EXERCISE REQUIREMENTS - In the GPS jamming thread below, what does the NIC value provide to show how certain an aircraft is of its position?

EXERCISE PASSAGE -
* * * *

> As part of the ADS-B messages we receive from each aircraft, the Navigation integrity category (NIC) encodes the quality and consistency of navigational data received by the aircraft. The NIC value informs how certain the aircraft is of its position by providing a radius of uncertainty.
> Poor NIC values alone might indicate a problem with an aircraft’s equipment or unfavorable positioning. However, when observed in multiple aircraft in close proximity during the same time frame, it suggests the presence of a radio signal interfering with normal GNSS operation.
A single observer can't really say for certain that jamming is happening; you need a distributed sample from multiple different sensors over a period of time to have reasonably high confidence.
The GPS jamming map linked to in the article[1] discusses this somewhat, in the "About the data" box:
- ADS-B messages include position information from Global Navigation Satellite Systems (GNSS), like GPS, Galileo, GLONASS, BeiDou, etc.
- It is not possible to directly measure GNSS interference, but we do calculate the NIC (Navigation integrity category) for ADS-B messages.
- The NIC value encodes the quality and consistency of navigational data received by the aircraft.
- Poor NIC values alone might indicate a problem with an aircraft’s equipment or unfavorable positioning. However, when observed in multiple aircraft in close proximity during the same time frame, it suggests the presence of a radio signal interfering with normal GNSS operation.
I've been working on mapping GPS jamming using ADS-B data for a couple
years, and I'll try to address questions and points brought up here
based on what I know.
(From my comment on that 2023 post: "Why haven't FlightRadar24,
FlightAware, or any of the other flight trackers done this?")
"A single observer can't really say for certain that jamming is
happening; you need a distributed sample from multiple different
sensors over a period of time to have reasonably high confidence."

* * * *

DATA -
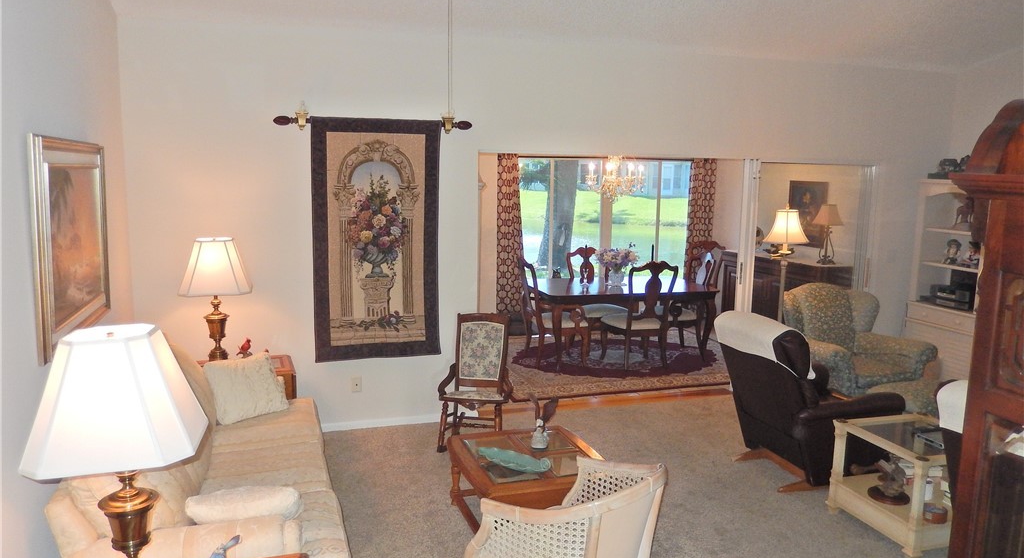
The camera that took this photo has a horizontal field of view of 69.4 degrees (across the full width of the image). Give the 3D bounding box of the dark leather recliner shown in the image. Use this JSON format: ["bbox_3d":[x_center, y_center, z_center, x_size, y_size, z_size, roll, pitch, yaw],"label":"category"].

* * * *

RESPONSE FOR THIS EXERCISE - A radius of uncertainty.